I'm working on a java web application. For security reason, when user clicking on the open file link from the webpage, the application will copy the file from the security folder to a temp folder, where everyone have the access, then open it. After user finish reading the excel file and close it, I need to capture this closing event and delete the file from temp folder, so that no other people could see the file.

By open excel file from javascript in jsp page, the code is as below:

var myApp = new ActiveXObject("Excel.Application");
myApp.visible = true;
myApp.workbooks.open(fileNameWithTypeAndPath);  

But I don't know how to capture the closing excel event.

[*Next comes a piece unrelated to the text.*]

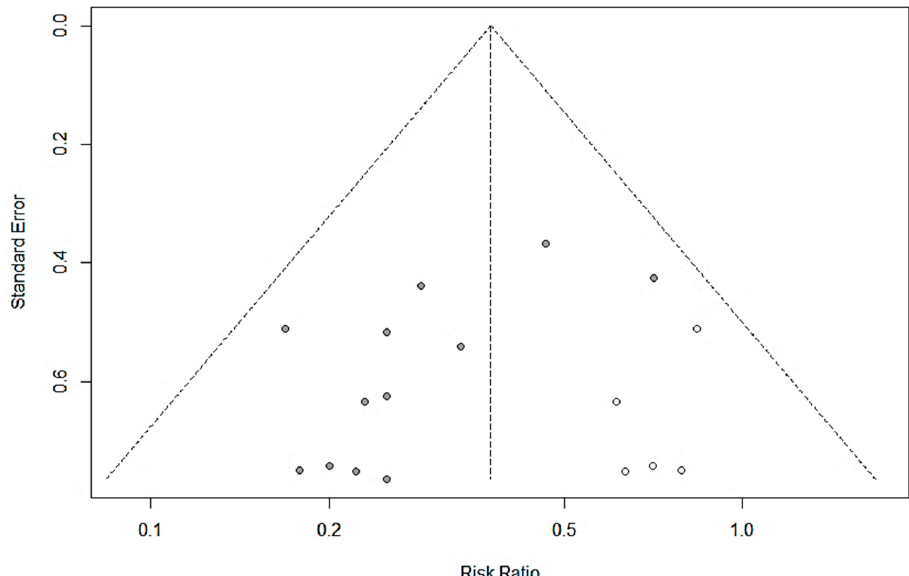
Figure 3. Funnel plot showing the relationship between the relative risk and its standard error for the 12 studies included (filled circles) and the potential 5 negative studies added to correct asymmetry using the Trim and Fill method (empty circles).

I have tryied to another way by using runtime waitfor(). The code is as below

Runtime rt=Runtime.getRuntime();            
Process proc= rt.exec("cmd.exe /c C:\\peter\\workspace\\Temp\\Translation.xlsx ");                      
InputStream stderr= proc.getErrorStream();
InputStreamReader isr = new InputStreamReader(stderr);
BufferedReader br = new BufferedReader(isr);
String line = null;
System.out.println("<ERROR>");
while((line= br.readLine())!=null)
{
    System.out.println(line);
}
System.out.println("</ERROR>");
int exitVal = proc.waitFor();
System.out.println("Process exitValue: "+exitVal);

However this is a web application, when execute

Process proc= rt.exec("cmd.exe /c C:\\peter\\workspace\\Temp\\Translation.xlsx ");

It is running on web server, not user's machine.

Thanks for any suggestion about this problem!

"It is running on web server, not user's machine." 

You answered your own question. It can't be done. All your JSP/Servlet can do is send stuff to the client's webbrowser. It can't access the filesystem. And there is no way Excel is going to send a close event back to you.

You should look into how to properly serve a binary file from a servlet rather than using Javascript to open or attempting to use a commandline call within Java (which just opens it on the server).

But that still won't help with the issue of removing the file from the temp folder on their system when the user closes it. You can't do that. You can set no-cache headers on the servlet that serves the Excel file (if you are serving it properly) but that will only make the browser pull the latest file. It will not make Excel delete from the temp folder when the users closes the file.

Still here is the basic jist of how to properly serve the file:

response.setContentType("application/msexcel");
response.addHeader("Content-Disposition", "filename=filename.xls");

Then write the bytes to response.getOutputStream(). This will not work well with a JSP, so it should be a servlet.